━━━ Given information

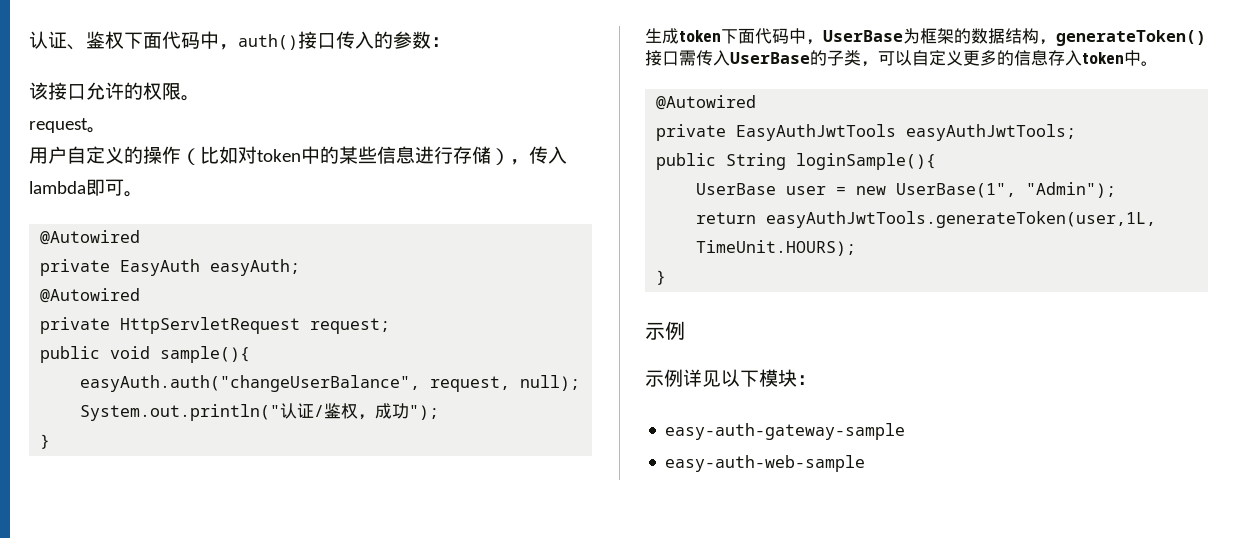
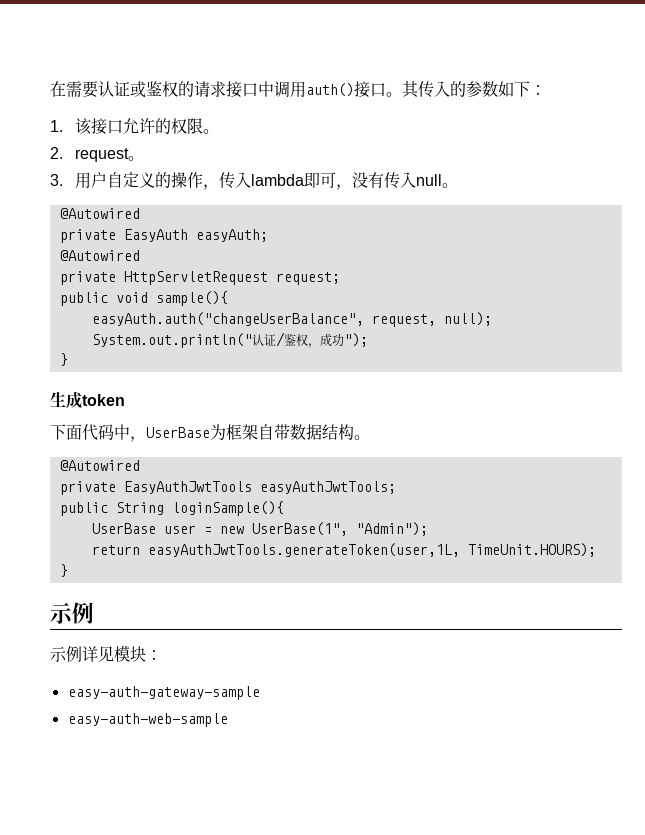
[29,31,238,50] 认证、鉴权下面代码中， -> [50,81,306,98] 在需要认证或鉴权的请求接口中调用
(336, 41) none -> [386,81,419,98] 。其
[431,37,450,47] ： // -> [498,81,546,97] [50,120,63,132] 如下： // 1.
(200, 98) none -> [50,147,63,159] 2.
(106, 130) none -> [50,174,63,186] 3.
[181,146,567,165] [29,179,124,196] （比如对token中的某些信息进行存储），传入lambda即可 -> [203,172,443,190] ，传入lambda即可，没有传入null
(721, 36) none -> (125, 400) //
[954,28,971,44] 的 -> [258,424,290,440] 自带
[1039,30,1206,46] [645,50,1141,67] ，generateToken()接口需传入UserBase的子类，可以自定义更多的信息存入token中 -> (354, 432) none
[721,369,759,387] 以下 -> (114, 654) none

━━━━━━

* [Directions for this task]:
Whenever the string "none" shows up in a line of the records, copy that line.

* [Task answer]:
(336, 41) none -> [386,81,419,98] 。其
(200, 98) none -> [50,147,63,159] 2.
(106, 130) none -> [50,174,63,186] 3.
(721, 36) none -> (125, 400) //
[1039,30,1206,46] [645,50,1141,67] ，generateToken()接口需传入UserBase的子类，可以自定义更多的信息存入token中 -> (354, 432) none
[721,369,759,387] 以下 -> (114, 654) none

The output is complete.